MuniLand

Fitch gives USA its stamp of approval

Fitch leaves munis tied to U.S. rating at AAA, S&P downgrades

Fitch Ratings, one of the three major rating agencies and the one considered the most accurate by institutional investors, has affirmed the credit rating of the debt of the United States at AAA. As a follow-on to this action they have also maintained the AAA credit rating of municipal entities tied to U.S. Treasuries.

Going in the opposite direction, Standard & Poor’s downgraded the investment portfolio of the city of Los Angeles to AA+ because it holds 80% of its assets in U.S. Treasuries.  This follows S&P’s recent downgrade of U.S. Treasuries to AA+. The Bond Buyer reports what happened next:

Los Angeles has dropped Standard & Poor’s from rating its $7 billion investment portfolio after the agency downgraded it along with the United States last week.

“Quite frankly, we just don’t want to be associated with [Standard & Poor’s] anymore based on that decision. We think it was irresponsible and just excessive,” Thomas Juarez, the city’s chief investment officer and assistant treasurer, told The Bond Buyer.

S&P gave an honest opinion and is getting cut out of business. That is how the “paid for opinion” business works. If the entity paying for the rating doesn’t like it, then they don’t pay.

Bondholders have cut the line

Something doesn’t seem right in Central Falls, the Rhode Island city that declared municipal bankruptcy yesterday.
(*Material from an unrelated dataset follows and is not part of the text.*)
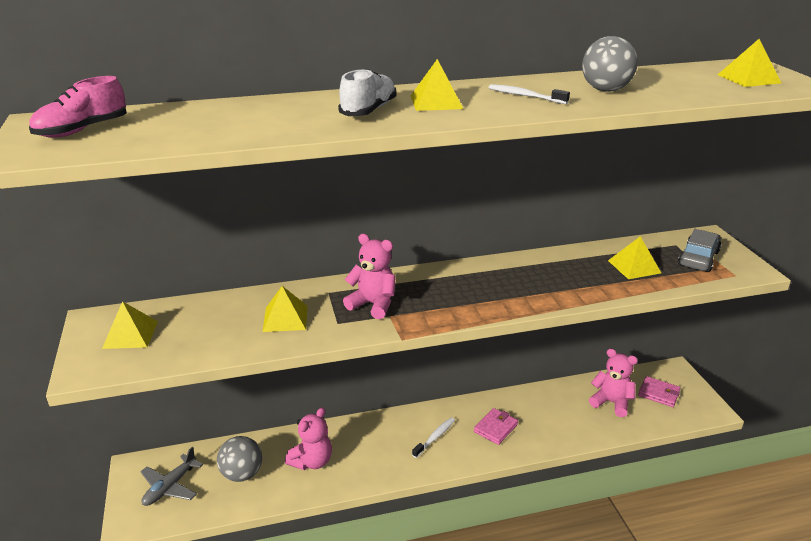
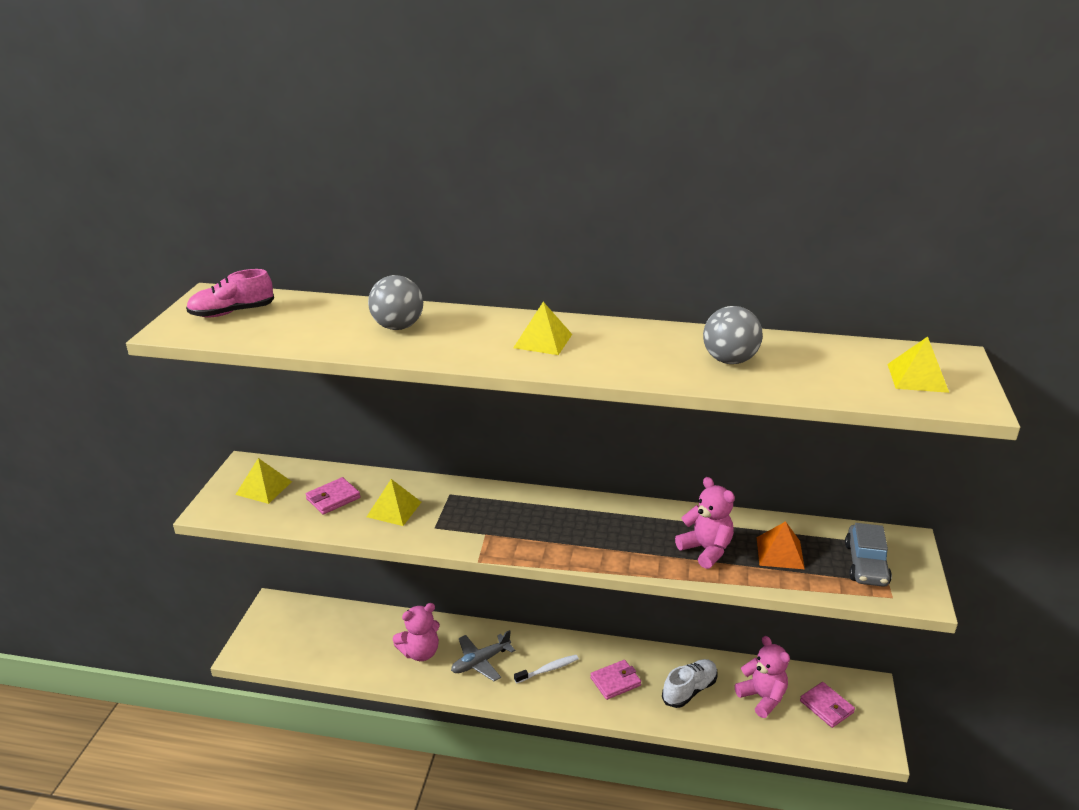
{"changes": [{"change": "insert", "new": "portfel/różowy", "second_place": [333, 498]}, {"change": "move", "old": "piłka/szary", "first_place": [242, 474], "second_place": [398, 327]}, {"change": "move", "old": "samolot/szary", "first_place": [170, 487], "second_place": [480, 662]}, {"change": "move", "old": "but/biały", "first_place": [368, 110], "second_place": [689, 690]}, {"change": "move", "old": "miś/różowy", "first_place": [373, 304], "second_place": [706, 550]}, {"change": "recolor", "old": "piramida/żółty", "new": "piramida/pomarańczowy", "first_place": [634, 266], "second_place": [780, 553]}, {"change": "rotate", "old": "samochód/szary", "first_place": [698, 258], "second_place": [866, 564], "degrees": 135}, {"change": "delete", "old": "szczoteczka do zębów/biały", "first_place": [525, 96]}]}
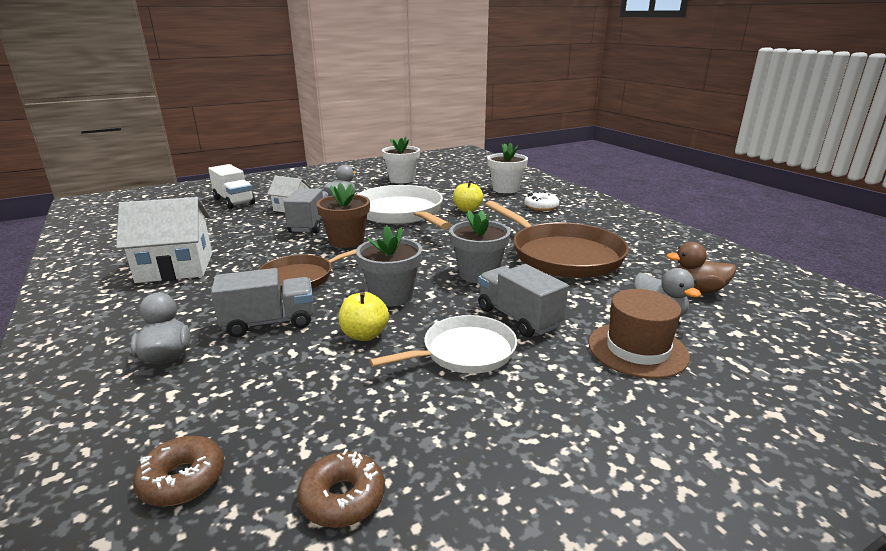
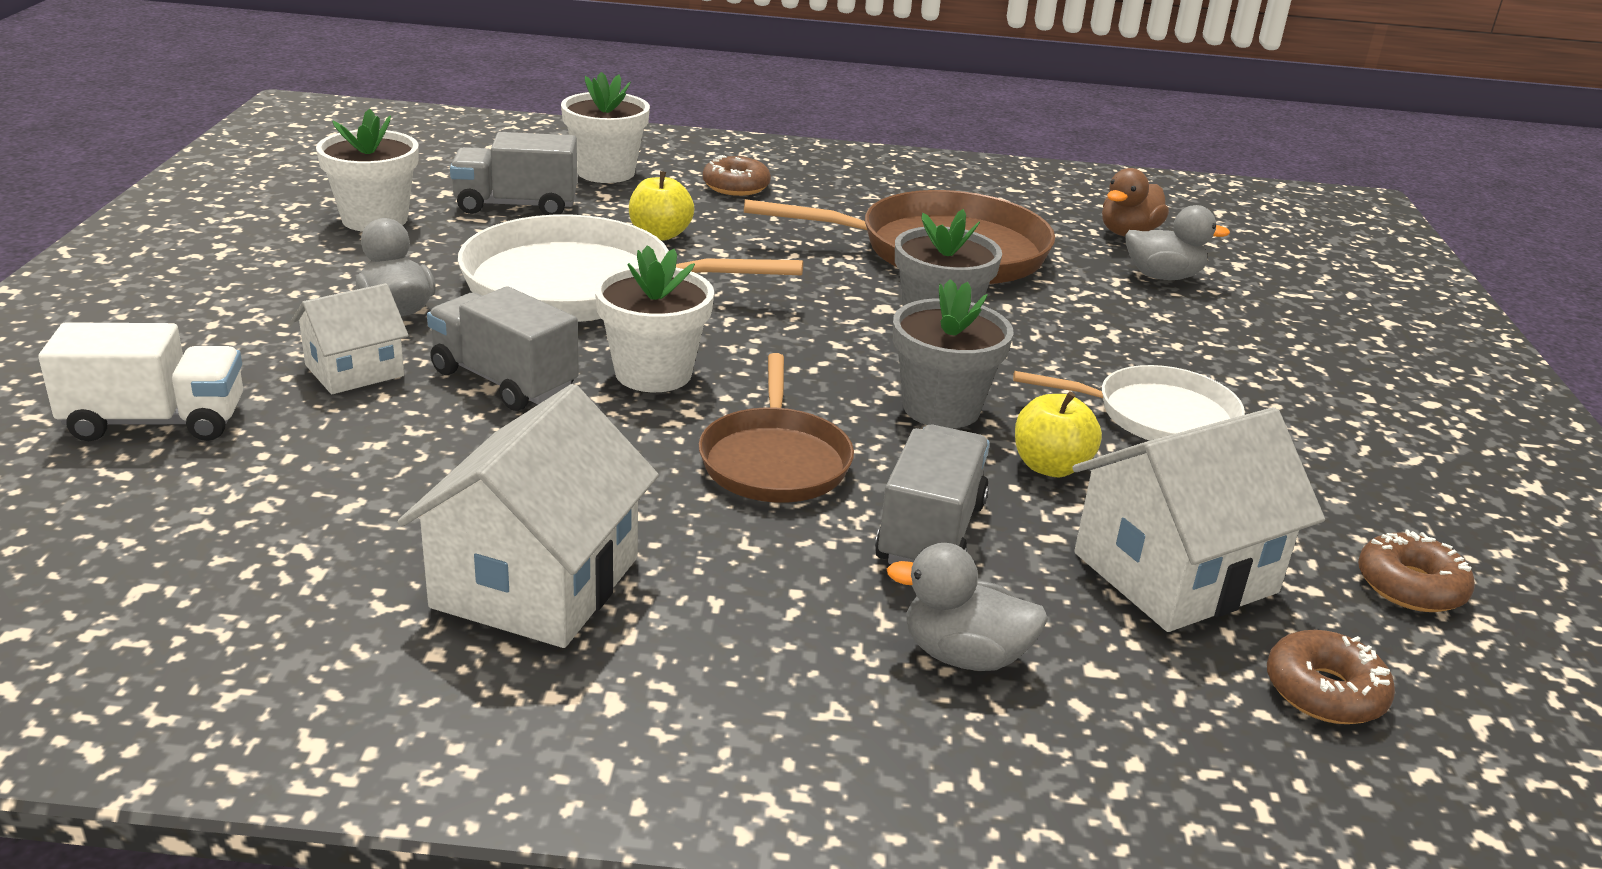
{"changes": [{"change": "move", "old": "ciężarówka/szary", "first_place": [518, 318], "second_place": [516, 206]}, {"change": "recolor", "old": "doniczka/brązowy", "new": "doniczka/biały", "first_place": [346, 241], "second_place": [653, 373]}, {"change": "recolor", "old": "donut/biały", "new": "donut/brązowy", "first_place": [541, 207], "second_place": [736, 186]}, {"change": "rotate", "old": "patelnia/biały", "first_place": [464, 352], "second_place": [1158, 416], "degrees": 90}, {"change": "insert", "new": "domek/biały", "second_place": [1175, 572]}, {"change": "delete", "old": "kapelusz/brązowy", "first_place": [637, 349]}]}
Now that the state receiver has filed Chapter 9, all the town’s dirty laundry has been hung out in public, and, like any bankruptcy, it’s not pretty. Overspending and declining tax revenues doomed this poor town, along with liberal doses of alleged corruption.

Here is what doesn’t seem right in Central Falls. The city is dead broke and those they owe money to are lined up at City Hall to collect. But for some odd reason, the city’s bondholders have pushed ahead of all the others in line to claim full repayment of their debts; those later in line must settle for 50 cents on the dollar. Retired police officers and firemen will have their pensions cut by 50%.

It wasn’t Central Falls’s decision to give preferential treatment to bondholders. Last year legislators in the state capitol passed a law making the claims of bondholders superior to all other claims in bankruptcy. The Rhode Island General Assembly’s action flies in the the face of common bond market practice, which is that bondholders get in line with everyone else and a judge overseeing bankruptcy proceedings gives a fair resolution to all the creditors.

The smallest city in the smallest state

Central Falls, Rhode Island — the smallest city in the smallest state — filed for bankruptcy today after years of decline. It is the fifth U.S. municipality this year to seek protection from the courts under the bankruptcy law. The Governor of Rhode Island stood with city officials as the bankruptcy process commenced. Reuters quoted him as saying in a statement:

“The current situation is dire and it necessitates decisive steps to put the city back on a path to solid financial footing and future prosperity,” Rhode Island Governor Lincoln Chafee said in a statement.

Central Falls’s population peaked in 1930 and has declined ever since; it currently has only 19,000 inhabitants. The town is extremely poor with median household income of $22,628 and per-capita income of $10,825, according to the 2000 Census. Central Falls, like many hidden American towns, is at the end of municipal row.